### Document extract
Chapter 12
Defining Processes

As you might guess, this chapter focuses primarily on the building of process solutions to your organization’s process-related problems. Remember, as Figure 12-1 shows, developing processes is analogous to developing products. We start with a technique to help you choose which processes will be most useful for you to (re)define at any given time and then discuss some techniques that have been successful at getting a set of useful process guidance in a minimal amount of time. Notice, however, that minimal is not “no time.” If these are the processes that your business depends on for producing the products that make the profits that keep everyone employed, it’s a good bet that they are worth careful thought, consideration, and review by those who will be asked to use them.

12.1 Cmmi Business Analysis as a Source of Requirements

CMMI content related to this topic:

•  Requirements Development

•  Requirements Management

•  Technical Solution

•  Product Integration

•  Verification

•  Validation

•  Decision Analysis and Resolution

The CMMI-based Business Analysis, as described in Chapter 15, is meant to help a group that is contemplating using CMMI to understand how its current business problems might be addressed by various parts of the model and prioritize the many Process Areas the group could start with.

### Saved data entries
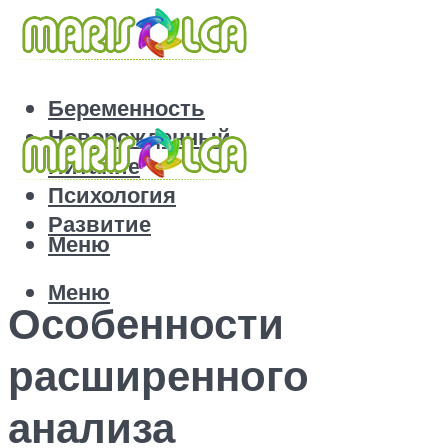
Беременность
Новорожденный
Питание
Психология
Развитие
Меню
Меню
Особенности
расширенного
анализа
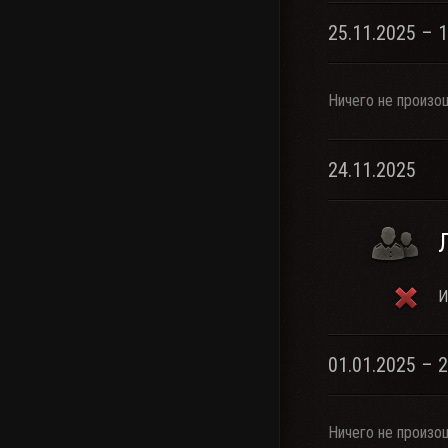
25.11.2025 – 
Ничего не произо
24.11.2025
И
01.01.2025 – 
Ничего не произо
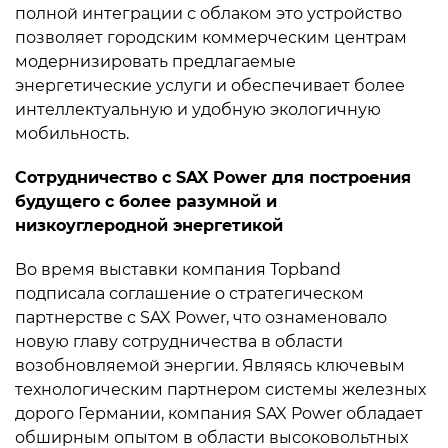
полной интеграции с облаком это устройство
позволяет городским коммерческим центрам
модернизировать предлагаемые
энергетические услуги и обеспечивает более
интеллектуальную и удобную экологичную
мобильность.
Сотрудничество с SAX Power для построения
будущего с более разумной и
низкоуглеродной энергетикой
Во время выставки компания Topband
подписала соглашение о стратегическом
партнерстве с SAX Power, что ознаменовало
новую главу сотрудничества в области
возобновляемой энергии. Являясь ключевым
технологическим партнером системы железных
дорого Германии, компания SAX Power обладает
обширным опытом в области высоковольтных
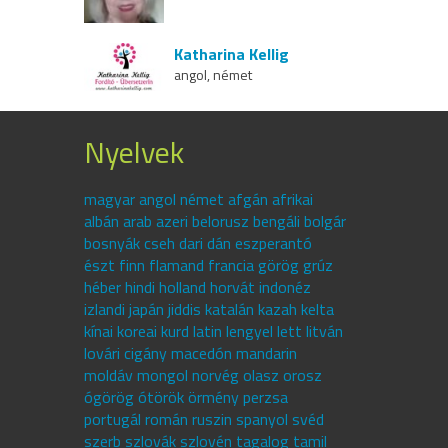
Katharina Kellig
angol, német
Nyelvek
magyar angol német afgán afrikai
albán arab azeri belorusz bengáli bolgár
bosnyák cseh dari dán eszperantó
észt finn flamand francia görög grúz
héber hindi holland horvát indonéz
izlandi japán jiddis katalán kazah kelta
kínai koreai kurd latin lengyel lett litván
lovári cigány macedón mandarin
moldáv mongol norvég olasz orosz
ógörög ótörök örmény perzsa
portugál román ruszin spanyol svéd
szerb szlovák szlovén tagalog tamil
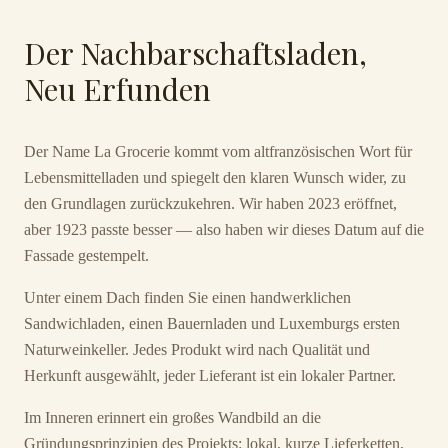
Der Nachbarschaftsladen,
Neu Erfunden
Der Name La Grocerie kommt vom altfranzösischen Wort für
Lebensmittelladen und spiegelt den klaren Wunsch wider, zu
den Grundlagen zurückzukehren. Wir haben 2023 eröffnet,
aber 1923 passte besser — also haben wir dieses Datum auf die
Fassade gestempelt.
Unter einem Dach finden Sie einen handwerklichen
Sandwichladen, einen Bauernladen und Luxemburgs ersten
Naturweinkeller. Jedes Produkt wird nach Qualität und
Herkunft ausgewählt, jeder Lieferant ist ein lokaler Partner.
Im Inneren erinnert ein großes Wandbild an die
Gründungsprinzipien des Projekts: lokal, kurze Lieferketten,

### Questions on the material
a – Please change "устройство" to "оборудование" in the records, starting at the line containing "полной интеграции с облаком это устройство" and ending at the line containing "Сотрудничество с SAX Power для построения", and return only those lines with everything else left as is.
b – Continue the chapter on defining processes from its last sentence.

### Task-by-task results
a –
полной интеграции с облаком это оборудование
позволяет городским коммерческим центрам
модернизировать предлагаемые
энергетические услуги и обеспечивает более
интеллектуальную и удобную экологичную
мобильность.
Сотрудничество с SAX Power для построения

b –
As you have learned up to this point, you have requirements besides just the process requirements to think about in engineering your process solutions. You have time and cost constraints; you have skill and knowledge requirements; and you have communication and sponsorship requirements, to name just a few. All these requirements need to be taken into account when you design process solutions for your organization.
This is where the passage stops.